There’s also no shortage of watering holes around town either. From Decatur to Kirkwood, Dunwoody to Marietta, and southwest Atl as well, there are plenty of bars and breweries one can go to relax as well. Many of these spots offer things like trivia nights as well, which are a great excuse to go and socialize.
Friends and Family
Saving the best for last…last but not least, don’t forget to make time for your friends and family. Yes, making time for friends and family will leave less time to finish that brief that’s due in three days, but the gain in emotional capital often makes the sacrifice of time worth it. Please do lean on your friends and family to help support you when you feel stressed. At the very least, remember that when you apply to take the bar exam, you’ll have to add references to your Character and Fitness application. So if you need an excuse to hang out with your friends one night you think you should be doing work, keeping your friends in your life will make this portion or the bar exam application easy…and it’s good for your mental health.

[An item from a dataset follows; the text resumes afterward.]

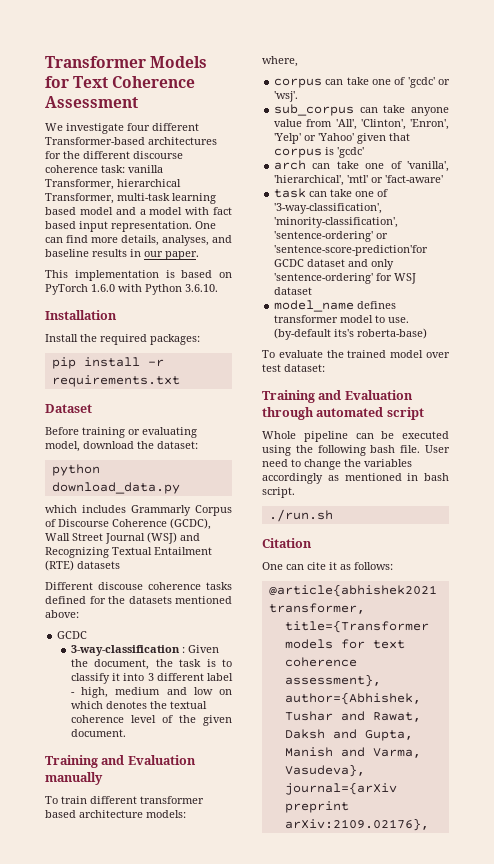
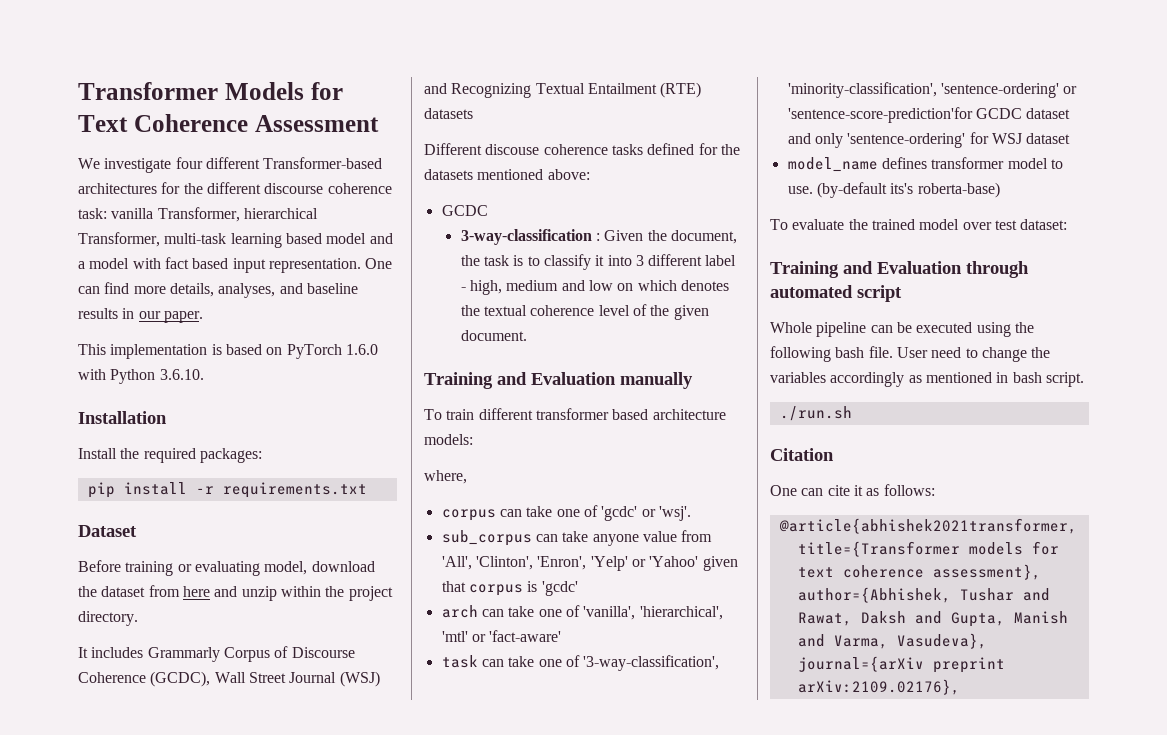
[157,441,198,449] [51,464,100,476] [51,482,180,494] [45,505,77,513] dataset: // python download_data.py // which -> [101,585,393,601] [78,611,138,626] [78,647,88,658] dataset from here and unzip within the project directory. // It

So there it is. A little bit about stress in a nutshell. For context, we must also keep in mind that law school is certainly a marathon and not a sprint. Stress and stress management are behemoths of topics. Identifying when stress gets in the way of you being you and helping to manage it though will have a tremendous payout, and it’s never too early (or too late) to get working on this if you haven’t already developed your own stress management strategies.
Finally, to minimize stress, try to avoid major life changes during law school…if one can. I get it. We’re all here because we’re overachievers on some level, but a lot of life changes and decisions actually can wait until after school is done. No, no one is getting younger as time goes on and life never really ever gets “simpler” as time goes on, but waiting until school is done to undertake major life decisions is not a bad idea (if it can be managed).
Best of luck to all of you as you undertake your studies. Things will get stressful, but, as always…you got this.
GSU Counseling Services – don’t be ashamed to reach out for help if dealing with stress gets too much, the school has a counseling center to help out.
If you’re experiencing an acute emergency resulting from stress, the suicide and crisis management hotline can also be found by dialing 988.